## Problem details
Give the material from the line containing "Might I trouble you to report the pressure from the barometer" through the line containing "The reading is A 190" as a numbered list, skipping blank lines and leaving out the pictures.

Saved entries
<<<<
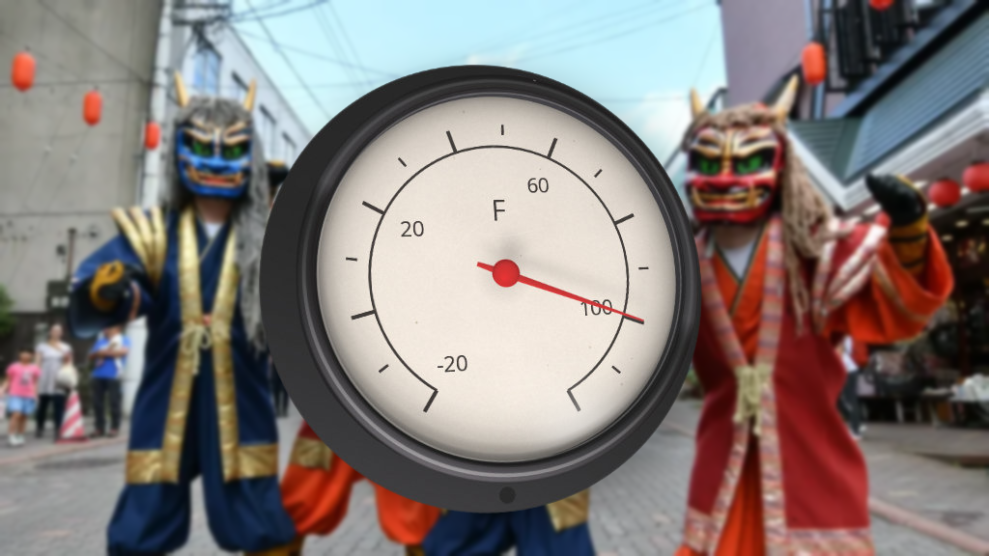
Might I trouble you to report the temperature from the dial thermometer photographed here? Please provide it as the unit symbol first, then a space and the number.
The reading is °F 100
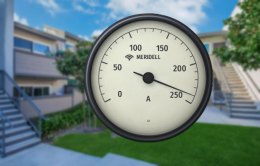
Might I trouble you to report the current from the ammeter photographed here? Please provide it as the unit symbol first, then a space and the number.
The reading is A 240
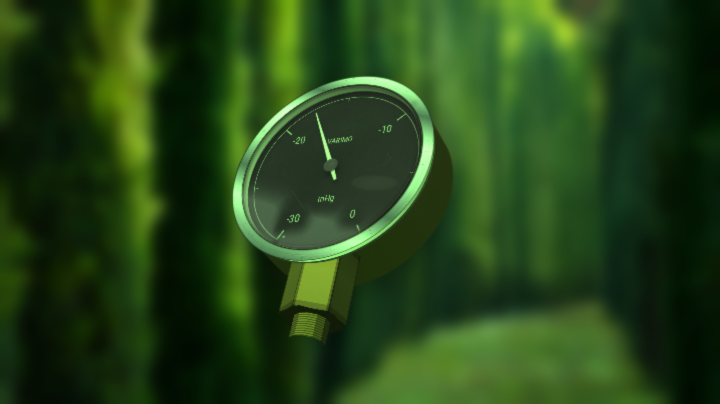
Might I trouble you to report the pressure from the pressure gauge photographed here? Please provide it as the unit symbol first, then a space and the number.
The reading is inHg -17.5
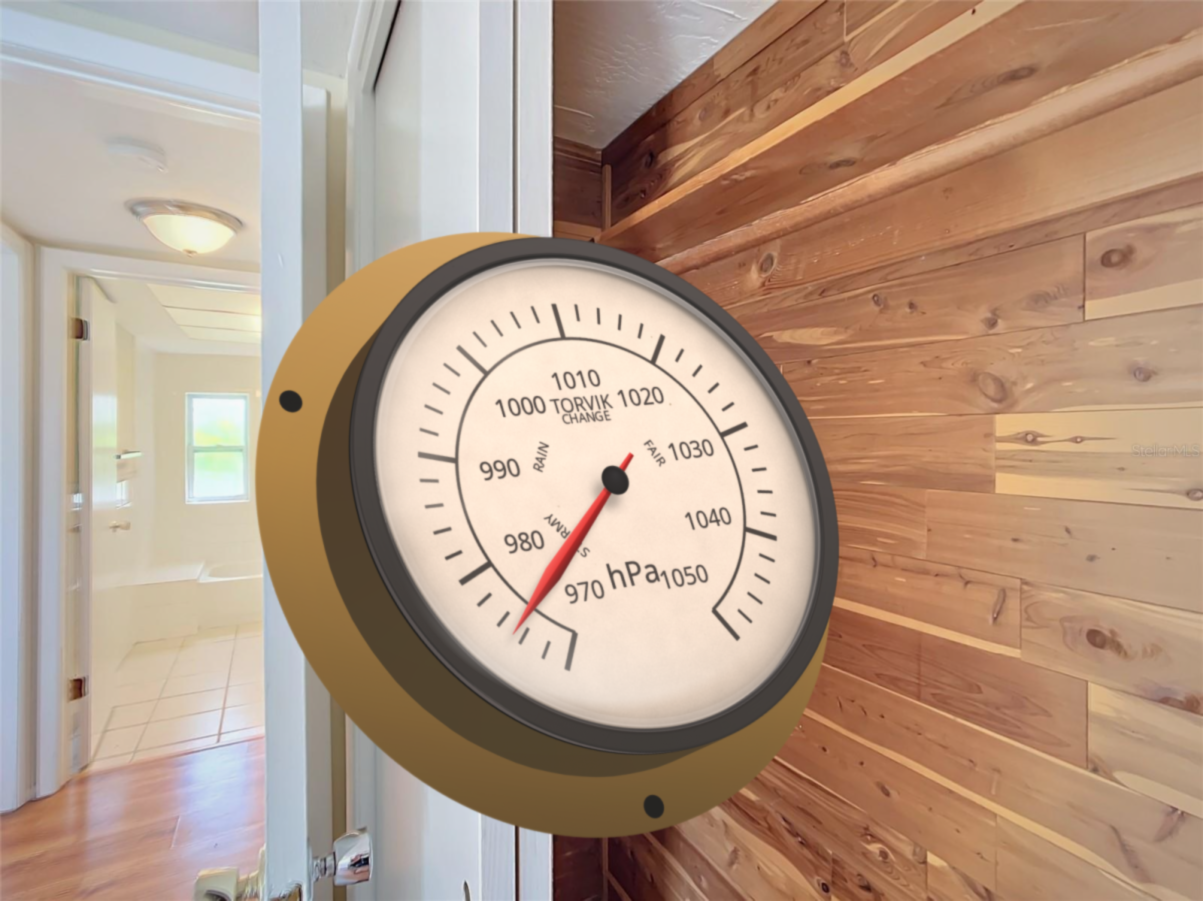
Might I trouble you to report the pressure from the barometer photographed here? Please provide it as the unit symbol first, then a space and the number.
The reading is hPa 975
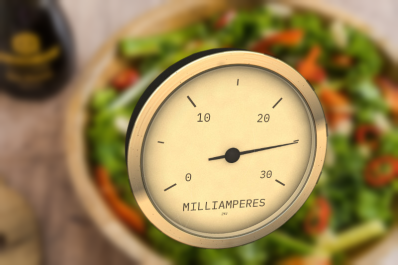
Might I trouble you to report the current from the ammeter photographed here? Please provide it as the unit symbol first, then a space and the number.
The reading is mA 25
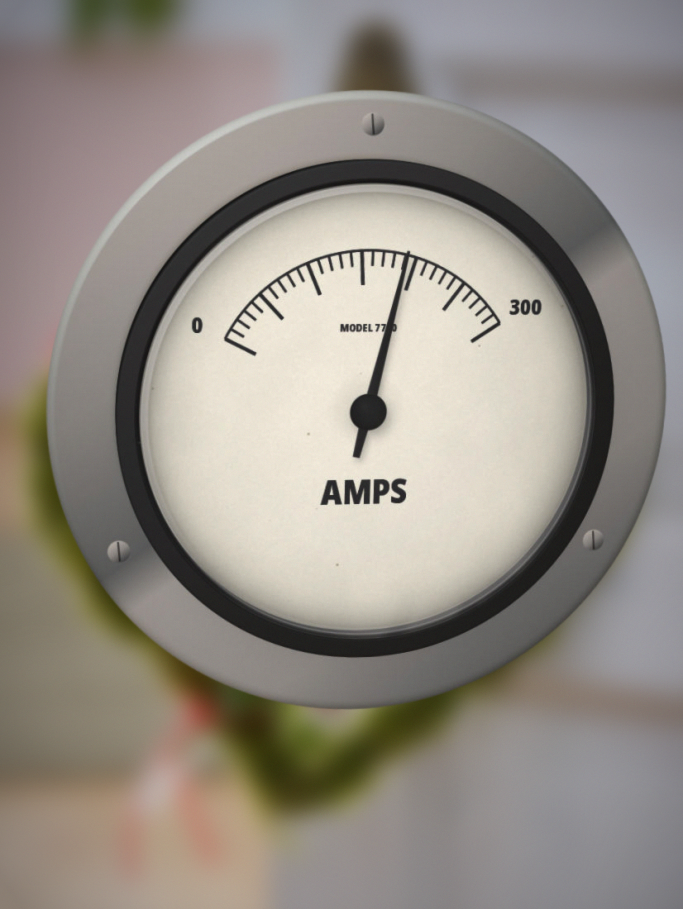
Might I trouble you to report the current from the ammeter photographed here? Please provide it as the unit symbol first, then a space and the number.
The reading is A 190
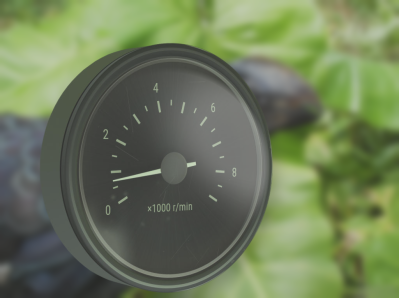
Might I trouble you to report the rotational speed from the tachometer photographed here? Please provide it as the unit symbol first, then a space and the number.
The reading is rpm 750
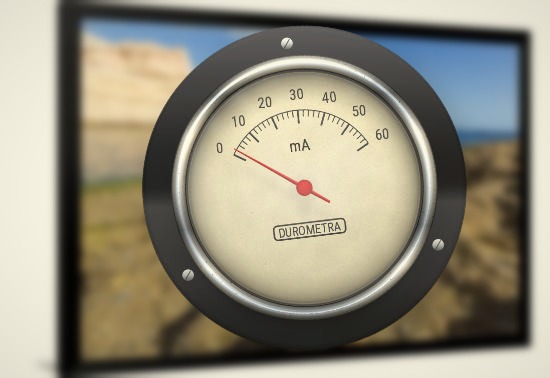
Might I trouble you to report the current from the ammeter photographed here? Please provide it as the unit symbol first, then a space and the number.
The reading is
>>>>
<<<<
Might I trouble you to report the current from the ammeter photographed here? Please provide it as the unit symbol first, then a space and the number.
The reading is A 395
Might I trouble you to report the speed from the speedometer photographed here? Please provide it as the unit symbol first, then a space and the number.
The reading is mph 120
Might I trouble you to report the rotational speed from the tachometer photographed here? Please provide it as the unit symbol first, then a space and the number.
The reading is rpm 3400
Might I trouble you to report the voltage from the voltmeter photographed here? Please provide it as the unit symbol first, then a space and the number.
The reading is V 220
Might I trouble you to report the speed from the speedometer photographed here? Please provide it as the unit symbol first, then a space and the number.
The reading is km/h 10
>>>>
<<<<
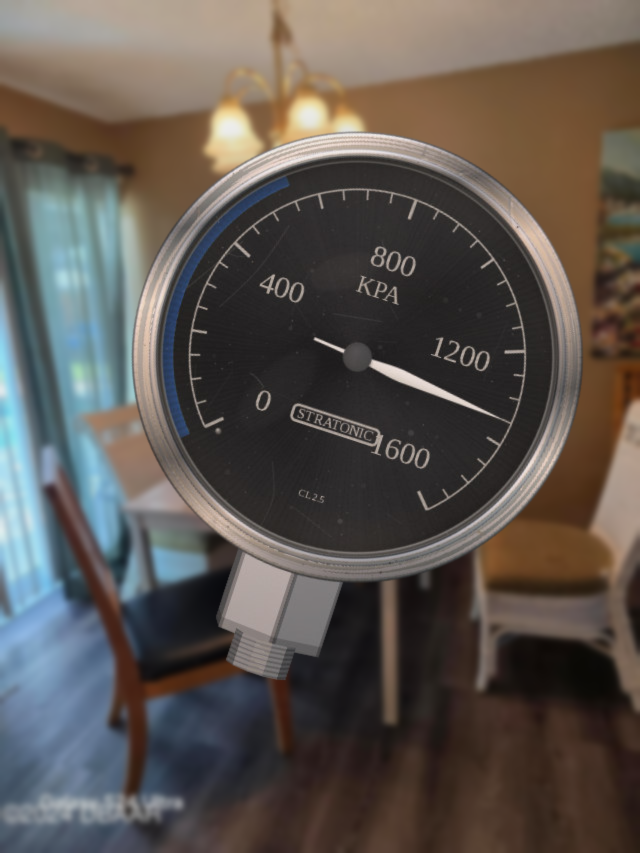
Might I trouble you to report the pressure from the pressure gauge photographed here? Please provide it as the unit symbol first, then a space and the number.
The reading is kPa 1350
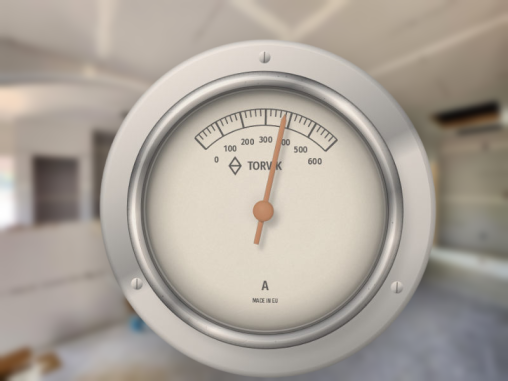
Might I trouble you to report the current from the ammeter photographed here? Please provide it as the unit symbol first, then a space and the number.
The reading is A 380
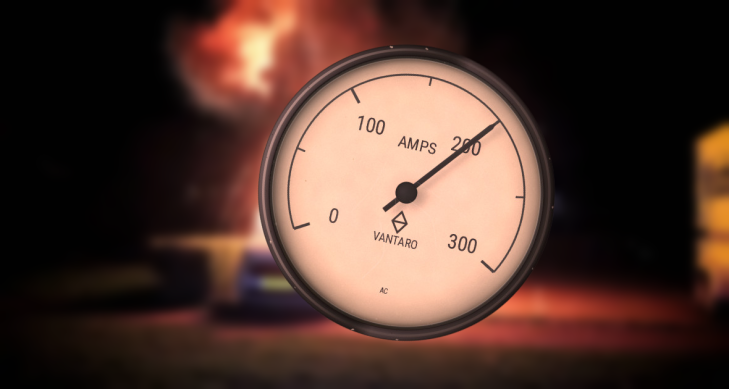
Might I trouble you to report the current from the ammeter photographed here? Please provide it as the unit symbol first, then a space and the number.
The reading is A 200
>>>>
## Answer box
1. Might I trouble you to report the pressure from the barometer photographed here? Please provide it as the unit symbol first, then a space and the number.
2. The reading is hPa 975
3. Might I trouble you to report the current from the ammeter photographed here? Please provide it as the unit symbol first, then a space and the number.
4. The reading is mA 25
5. Might I trouble you to report the current from the ammeter photographed here? Please provide it as the unit symbol first, then a space and the number.
6. The reading is A 190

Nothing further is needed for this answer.